> **Instructions to follow**:
Go through the listing below and copy out every line that contains the word "kommt".

> **Extracted entries**:
┄┄┄┄┄┄┄┄┄┄┄┄┄┄┄┄┄┄┄┄

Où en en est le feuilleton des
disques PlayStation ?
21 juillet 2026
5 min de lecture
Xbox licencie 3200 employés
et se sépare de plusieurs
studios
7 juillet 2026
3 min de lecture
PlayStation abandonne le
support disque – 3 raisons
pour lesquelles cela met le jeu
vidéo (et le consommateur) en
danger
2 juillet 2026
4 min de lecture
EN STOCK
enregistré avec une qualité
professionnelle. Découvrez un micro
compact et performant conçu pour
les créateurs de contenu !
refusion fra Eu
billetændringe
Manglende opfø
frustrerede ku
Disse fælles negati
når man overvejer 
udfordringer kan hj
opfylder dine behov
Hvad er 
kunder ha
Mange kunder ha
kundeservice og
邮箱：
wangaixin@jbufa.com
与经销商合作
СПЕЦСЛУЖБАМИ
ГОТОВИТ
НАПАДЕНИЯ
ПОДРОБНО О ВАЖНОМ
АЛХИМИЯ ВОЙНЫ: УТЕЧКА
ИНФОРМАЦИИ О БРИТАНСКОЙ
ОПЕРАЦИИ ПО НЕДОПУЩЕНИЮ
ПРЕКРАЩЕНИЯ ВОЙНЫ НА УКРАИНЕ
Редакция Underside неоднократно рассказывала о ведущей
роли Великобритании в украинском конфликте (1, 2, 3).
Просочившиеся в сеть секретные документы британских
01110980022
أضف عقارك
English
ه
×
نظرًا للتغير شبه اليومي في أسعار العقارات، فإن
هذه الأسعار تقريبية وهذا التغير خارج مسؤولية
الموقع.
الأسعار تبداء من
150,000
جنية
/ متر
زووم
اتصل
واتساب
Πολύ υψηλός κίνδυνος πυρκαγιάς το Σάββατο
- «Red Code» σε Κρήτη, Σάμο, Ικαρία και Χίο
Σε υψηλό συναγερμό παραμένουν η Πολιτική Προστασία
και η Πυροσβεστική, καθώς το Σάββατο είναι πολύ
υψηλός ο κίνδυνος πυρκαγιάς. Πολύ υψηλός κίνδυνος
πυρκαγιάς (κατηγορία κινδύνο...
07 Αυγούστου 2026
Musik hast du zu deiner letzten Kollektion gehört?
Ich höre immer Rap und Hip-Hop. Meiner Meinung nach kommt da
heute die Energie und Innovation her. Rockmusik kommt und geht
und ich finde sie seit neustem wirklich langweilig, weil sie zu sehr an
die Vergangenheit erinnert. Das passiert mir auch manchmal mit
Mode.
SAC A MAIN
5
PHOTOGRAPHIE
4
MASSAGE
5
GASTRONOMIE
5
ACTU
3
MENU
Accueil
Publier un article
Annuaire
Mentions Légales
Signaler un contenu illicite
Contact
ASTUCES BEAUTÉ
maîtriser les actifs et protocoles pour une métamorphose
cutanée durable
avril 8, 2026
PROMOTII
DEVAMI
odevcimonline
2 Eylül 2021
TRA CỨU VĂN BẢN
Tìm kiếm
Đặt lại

┄┄┄┄┄┄┄┄┄┄┄┄┄┄┄┄┄┄┄┄

> **Exercise response**:
Ich höre immer Rap und Hip-Hop. Meiner Meinung nach kommt da
heute die Energie und Innovation her. Rockmusik kommt und geht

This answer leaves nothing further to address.